Among those shelves,I found a lot of books I was looking forward to read.To jot down a few, mainly religious scriptures like ‘Aadyatma Ramayanam by Ezhuthachan’, ‘Pride and Prejudice by Jane Austen’, ‘Twins by Dostoevsky’, ‘Gitanjali by Tagore’ and lots more. But two main books that I was searching for, ‘Crime and punishment by Dostoevsky’ and ‘Persuasion by Jane Austen’, I couldn’t really find them there. Not that I would buy them immediately if I found them . ‘Cause I am sure none of those books would be available for a cost less than 200 Rs. Summarized versions were seen here and there, but I really wanted to read the original work.
I skimmed through the entire shelves of books, except the dictionary section. Sometimes I stopped near a shelf, just to hold one or two of the classics in my hand, just for the feel of it. Because I knew that I won’t be able to buy them anywhere near in the future,at least for the next 5 years. Until then these book fairs and my friends’ books will be my only refuge and source of inspiration. To become a great writer one day, to inspire people, to be able to spread love,happiness and life through my books. That’s my biggest dream in life.I don’t know how many more long and lonely journeys I still need to take for reaching that goal. But I am sure I am not the kind who gives up and I like to think that I am not alone in this journey. I believe I have God walking next to me, wishing me to enjoy my path and to strive hard to reach my goal.
I walked out of the book fair, still empty handed but with a content and happy heart. The journey was definitely worth it. When I looked back to that hall of books, I felt as though it was a holy place, like a pilgrimage with God’s presence and blessings in it and that I am only a beginner on my way to his blessed throne, walking alone with only hopes and dreams by my side.

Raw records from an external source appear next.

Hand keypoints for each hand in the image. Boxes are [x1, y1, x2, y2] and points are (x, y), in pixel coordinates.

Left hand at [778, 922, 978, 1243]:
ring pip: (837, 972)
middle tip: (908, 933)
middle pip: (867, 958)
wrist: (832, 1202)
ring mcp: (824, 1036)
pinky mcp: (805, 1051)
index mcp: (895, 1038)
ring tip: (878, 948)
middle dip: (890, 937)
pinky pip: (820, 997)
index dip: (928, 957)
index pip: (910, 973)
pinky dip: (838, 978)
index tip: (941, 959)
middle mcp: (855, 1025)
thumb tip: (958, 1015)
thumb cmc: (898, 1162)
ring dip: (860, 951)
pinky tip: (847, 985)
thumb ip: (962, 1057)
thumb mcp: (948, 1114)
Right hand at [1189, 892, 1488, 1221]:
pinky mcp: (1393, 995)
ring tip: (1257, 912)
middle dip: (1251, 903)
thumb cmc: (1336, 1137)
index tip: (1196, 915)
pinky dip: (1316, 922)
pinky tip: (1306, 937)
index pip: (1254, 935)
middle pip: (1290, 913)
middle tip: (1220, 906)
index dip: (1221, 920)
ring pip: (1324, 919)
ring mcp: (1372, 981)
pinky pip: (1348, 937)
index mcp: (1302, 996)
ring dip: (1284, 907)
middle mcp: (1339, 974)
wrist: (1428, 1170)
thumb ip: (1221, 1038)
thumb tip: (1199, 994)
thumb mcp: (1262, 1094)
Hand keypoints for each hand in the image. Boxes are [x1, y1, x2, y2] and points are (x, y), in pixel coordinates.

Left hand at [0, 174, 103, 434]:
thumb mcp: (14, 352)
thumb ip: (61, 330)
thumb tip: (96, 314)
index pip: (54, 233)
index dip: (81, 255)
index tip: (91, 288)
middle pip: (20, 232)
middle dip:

After walking out of that hall I found that my walk with books was not done. A bigger, livelier and fantastically written book was lying open in front of me. Waiting for me to read it with an open mind and sincere heart. Some book named ‘life’.

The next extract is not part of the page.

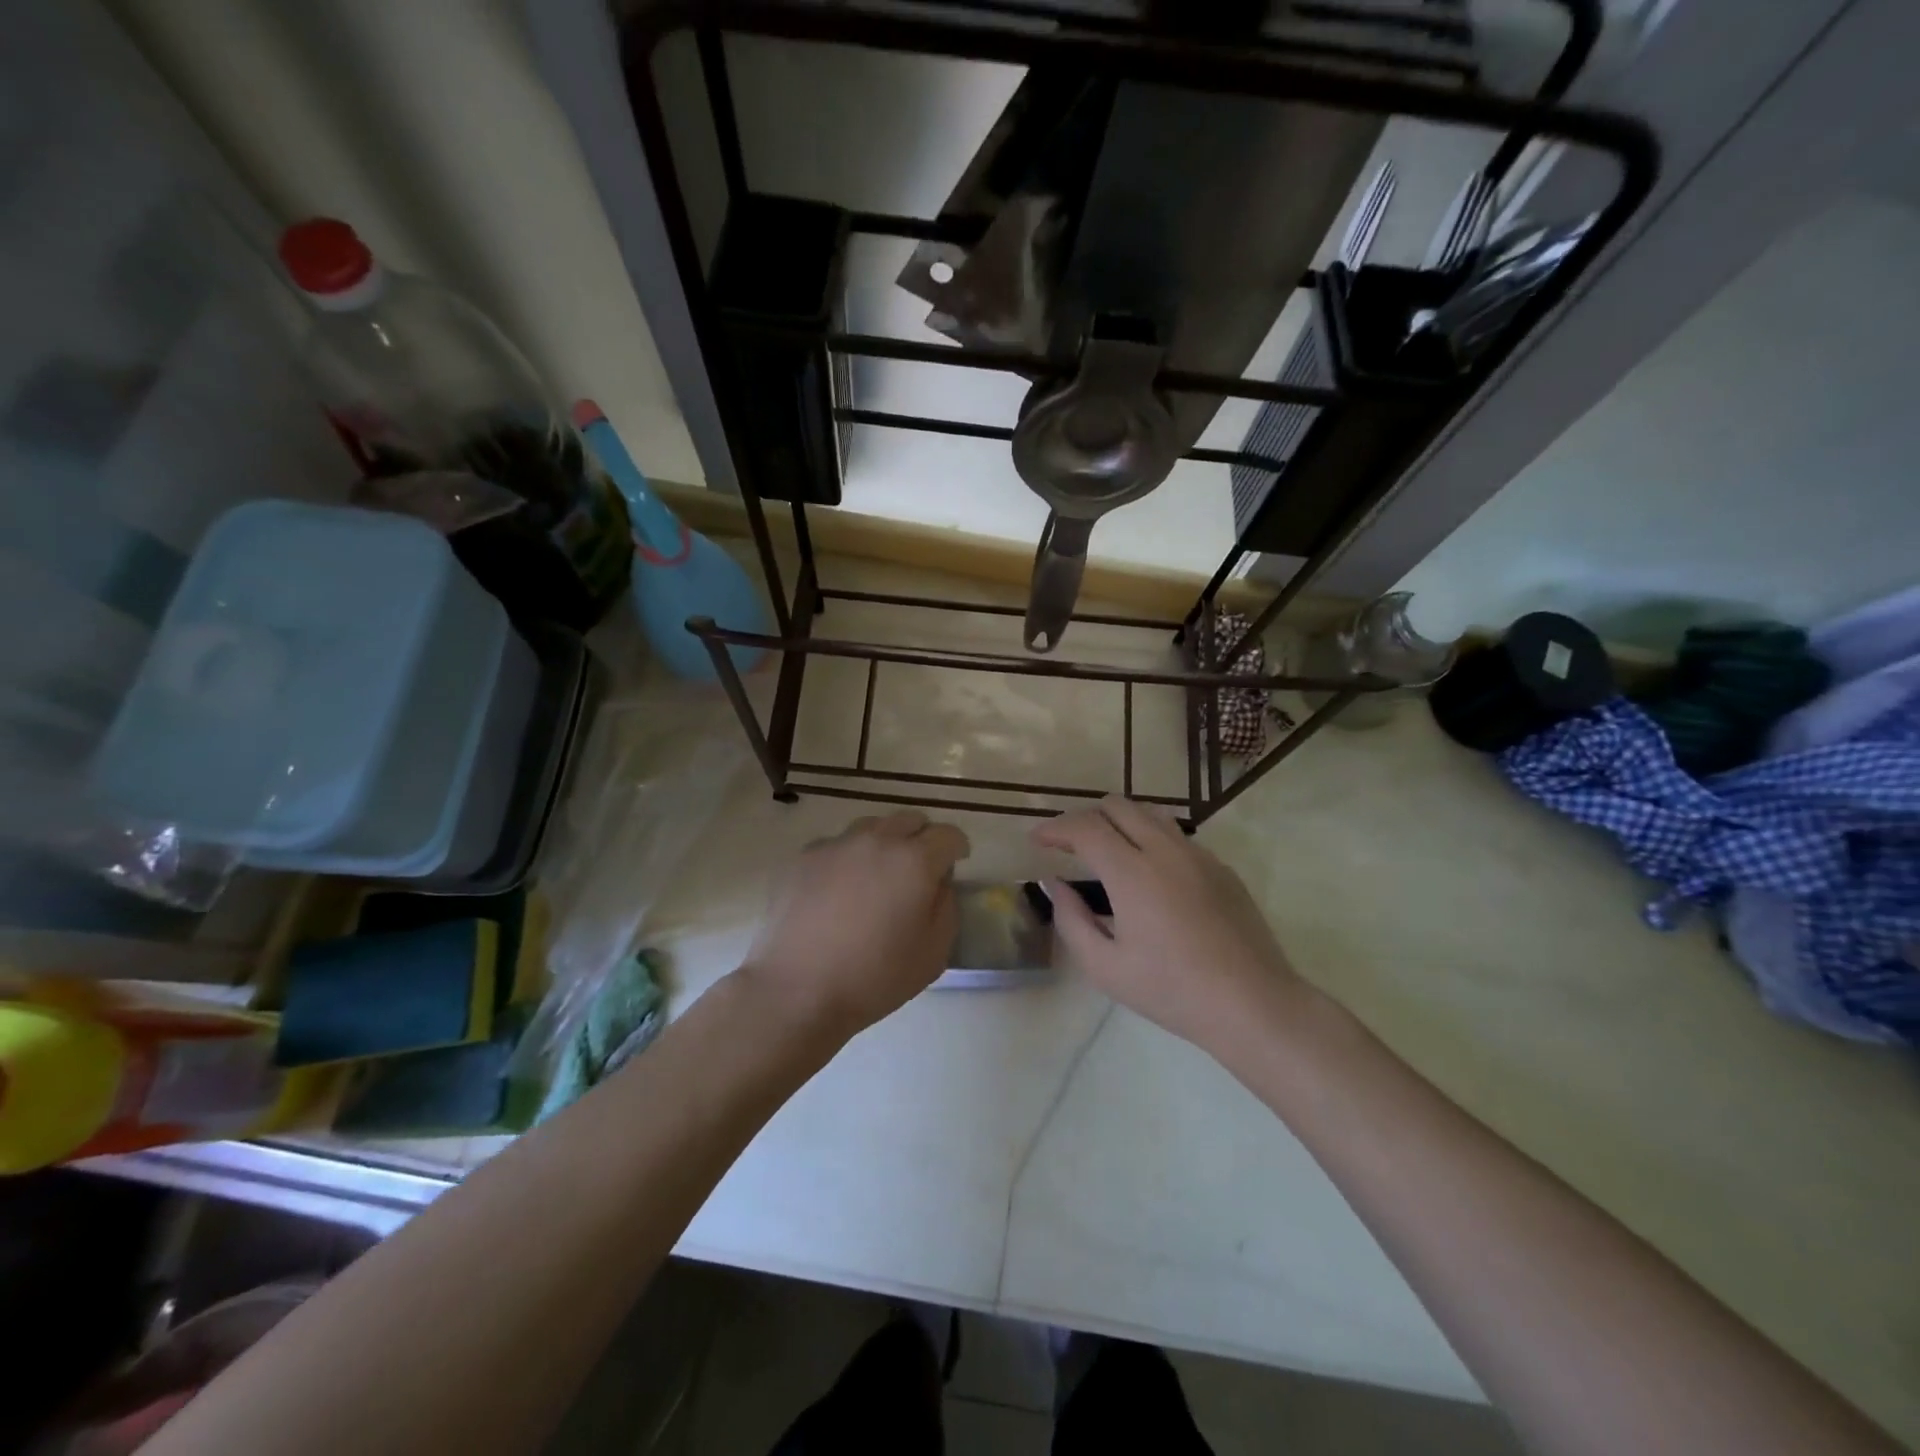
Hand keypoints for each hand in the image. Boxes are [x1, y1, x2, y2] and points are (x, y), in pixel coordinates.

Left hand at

I walked through the streets of Thrissur town: from ‘Paramekavu’ to ‘Municipal junction’, then to the road in front of Bini hotel, from Bini to ‘Vadakestand'(3 stops in bus).

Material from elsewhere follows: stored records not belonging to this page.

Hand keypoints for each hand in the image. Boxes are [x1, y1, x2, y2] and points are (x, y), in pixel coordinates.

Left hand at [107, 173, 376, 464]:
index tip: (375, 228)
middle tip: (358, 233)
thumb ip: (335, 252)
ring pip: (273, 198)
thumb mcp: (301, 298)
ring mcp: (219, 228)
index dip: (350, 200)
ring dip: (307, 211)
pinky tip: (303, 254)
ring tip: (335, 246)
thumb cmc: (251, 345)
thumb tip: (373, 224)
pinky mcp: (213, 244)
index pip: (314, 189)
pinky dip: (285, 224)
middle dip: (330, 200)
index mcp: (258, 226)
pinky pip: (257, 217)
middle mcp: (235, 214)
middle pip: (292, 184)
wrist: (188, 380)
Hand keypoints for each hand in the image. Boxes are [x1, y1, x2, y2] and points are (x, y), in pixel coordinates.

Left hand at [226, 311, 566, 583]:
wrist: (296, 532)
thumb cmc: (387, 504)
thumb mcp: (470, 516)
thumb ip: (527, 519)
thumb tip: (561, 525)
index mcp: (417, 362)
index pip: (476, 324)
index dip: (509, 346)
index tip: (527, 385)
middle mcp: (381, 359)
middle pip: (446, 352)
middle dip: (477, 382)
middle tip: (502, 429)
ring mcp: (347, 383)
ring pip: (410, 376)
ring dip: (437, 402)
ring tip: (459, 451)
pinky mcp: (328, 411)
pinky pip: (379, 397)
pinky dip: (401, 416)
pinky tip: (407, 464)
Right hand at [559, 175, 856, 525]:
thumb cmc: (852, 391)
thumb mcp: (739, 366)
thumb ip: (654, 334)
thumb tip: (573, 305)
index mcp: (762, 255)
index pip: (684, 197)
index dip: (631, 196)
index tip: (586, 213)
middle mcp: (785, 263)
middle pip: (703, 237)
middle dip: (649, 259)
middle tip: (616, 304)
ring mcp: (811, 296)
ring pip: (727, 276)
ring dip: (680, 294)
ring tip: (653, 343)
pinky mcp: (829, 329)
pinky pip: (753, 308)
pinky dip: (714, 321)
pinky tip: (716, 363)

For me walking those busy roads felt like reading a good book. Sometimes walking within the crowd, sometimes against it, staring at people or places, looking around clueless, wondering which way to take. A rain of mysteries around! Faces, shops, their glass windows, people, their eyes, smile, smell of flowers, books, newspapers. It felt like a brand new world.
On the way, I went to Minerva Books and bought a book for my PSC exam preparations. By 5:45 p.m I reached ‘Vadakestand’. The smell of hot groundnuts made my mouth watery. After buying the book my purse had almost become empty, except for my bus fare back to hostel so I controlled my hunger and searched for a bus to ‘medical college’.
Since, I got admission to my college hostel only recently, it was my first journey through that route to my hostel near ‘Power house’. I reached back at almost 6:10 pm or a few minutes later than that.
Now,that’s the story of my long walk alone. A lesson that the day taught me was, being alone is no hindrance to being happy, if you know to enjoy your path. All you have to do is, put your heart into your endeavours and keep your mind wide open to learn and accept new things.